## Material to process
════════════════════

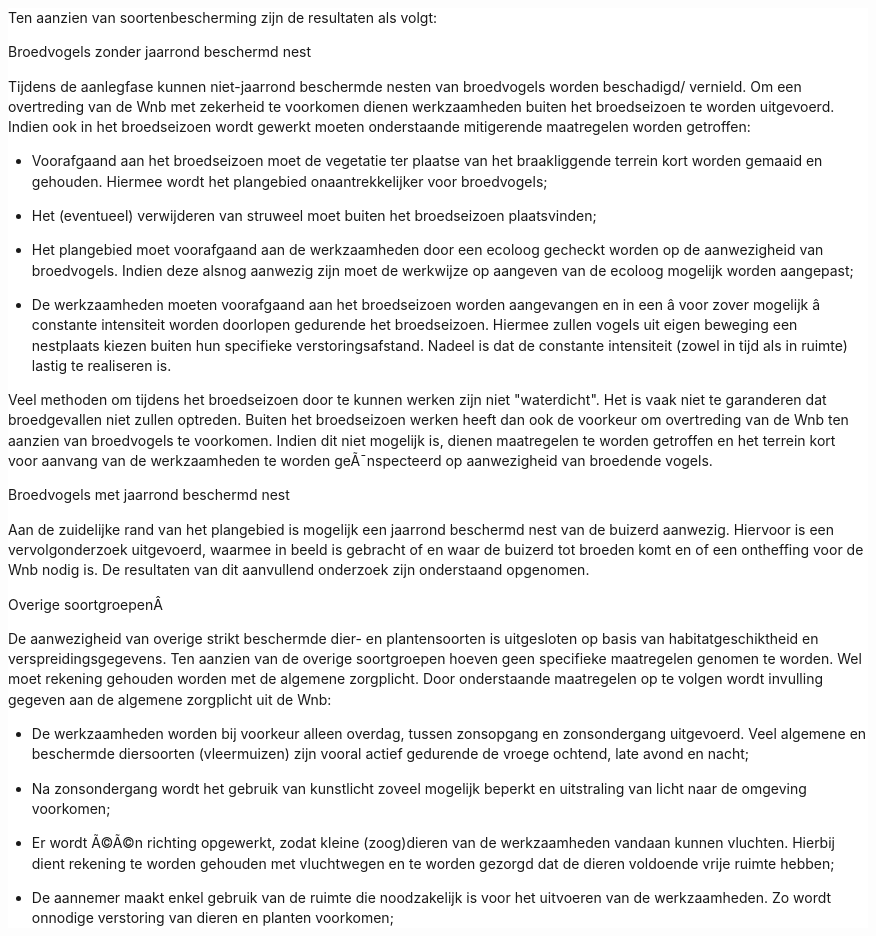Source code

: Ten aanzien van soortenbescherming zijn de resultaten als volgt:

Broedvogels zonder jaarrond beschermd nest

Tijdens de aanlegfase kunnen niet\-jaarrond beschermde nesten van broedvogels worden beschadigd/ vernield. Om een overtreding van de Wnb met zekerheid te voorkomen dienen werkzaamheden buiten het broedseizoen te worden uitgevoerd. Indien ook in het broedseizoen wordt gewerkt moeten onderstaande mitigerende maatregelen worden getroffen:

* Voorafgaand aan het broedseizoen moet de vegetatie ter plaatse van het braakliggende terrein kort worden gemaaid en gehouden. Hiermee wordt het plangebied onaantrekkelijker voor broedvogels;

* Het (eventueel) verwijderen van struweel moet buiten het broedseizoen plaatsvinden;

* Het plangebied moet voorafgaand aan de werkzaamheden door een ecoloog gecheckt worden op de aanwezigheid van broedvogels. Indien deze alsnog aanwezig zijn moet de werkwijze op aangeven van de ecoloog mogelijk worden aangepast;

* De werkzaamheden moeten voorafgaand aan het broedseizoen worden aangevangen en in een â voor zover mogelijk â constante intensiteit worden doorlopen gedurende het broedseizoen. Hiermee zullen vogels uit eigen beweging een nestplaats kiezen buiten hun specifieke verstoringsafstand. Nadeel is dat de constante intensiteit (zowel in tijd als in ruimte) lastig te realiseren is.

Veel methoden om tijdens het broedseizoen door te kunnen werken zijn niet "waterdicht". Het is vaak niet te garanderen dat broedgevallen niet zullen optreden. Buiten het broedseizoen werken heeft dan ook de voorkeur om overtreding van de Wnb ten aanzien van broedvogels te voorkomen. Indien dit niet mogelijk is, dienen maatregelen te worden getroffen en het terrein kort voor aanvang van de werkzaamheden te worden geÃ¯nspecteerd op aanwezigheid van broedende vogels.

Broedvogels met jaarrond beschermd nest

Aan de zuidelijke rand van het plangebied is mogelijk een jaarrond beschermd nest van de buizerd aanwezig. Hiervoor is een vervolgonderzoek uitgevoerd, waarmee in beeld is gebracht of en waar de buizerd tot broeden komt en of een ontheffing voor de Wnb nodig is. De resultaten van dit aanvullend onderzoek zijn onderstaand opgenomen.

Overige soortgroepenÂ

De aanwezigheid van overige strikt beschermde dier\- en plantensoorten is uitgesloten op basis van habitatgeschiktheid en verspreidingsgegevens. Ten aanzien van de overige soortgroepen hoeven geen specifieke maatregelen genomen te worden. Wel moet rekening gehouden worden met de algemene zorgplicht. Door onderstaande maatregelen op te volgen wordt invulling gegeven aan de algemene zorgplicht uit de Wnb:

* De werkzaamheden worden bij voorkeur alleen overdag, tussen zonsopgang en zonsondergang uitgevoerd. Veel algemene en beschermde diersoorten (vleermuizen) zijn vooral actief gedurende de vroege ochtend, late avond en nacht;

* Na zonsondergang wordt het gebruik van kunstlicht zoveel mogelijk beperkt en uitstraling van licht naar de omgeving voorkomen;

* Er wordt Ã©Ã©n richting opgewerkt, zodat kleine (zoog)dieren van de werkzaamheden vandaan kunnen vluchten. Hierbij dient rekening te worden gehouden met vluchtwegen en te worden gezorgd dat de dieren voldoende vrije ruimte hebben;

* De aannemer maakt enkel gebruik van de ruimte die noodzakelijk is voor het uitvoeren van de werkzaamheden. Zo wordt onnodige verstoring van dieren en planten voorkomen;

════════════════════

## Task directions
Repeat precisely the lines of the data starting at the one containing "de omgeving voorkomen;", last line included.

## Exercise solution
* Na zonsondergang wordt het gebruik van kunstlicht zoveel mogelijk beperkt en uitstraling van licht naar de omgeving voorkomen;

* Er wordt Ã©Ã©n richting opgewerkt, zodat kleine (zoog)dieren van de werkzaamheden vandaan kunnen vluchten. Hierbij dient rekening te worden gehouden met vluchtwegen en te worden gezorgd dat de dieren voldoende vrije ruimte hebben;

* De aannemer maakt enkel gebruik van de ruimte die noodzakelijk is voor het uitvoeren van de werkzaamheden. Zo wordt onnodige verstoring van dieren en planten voorkomen;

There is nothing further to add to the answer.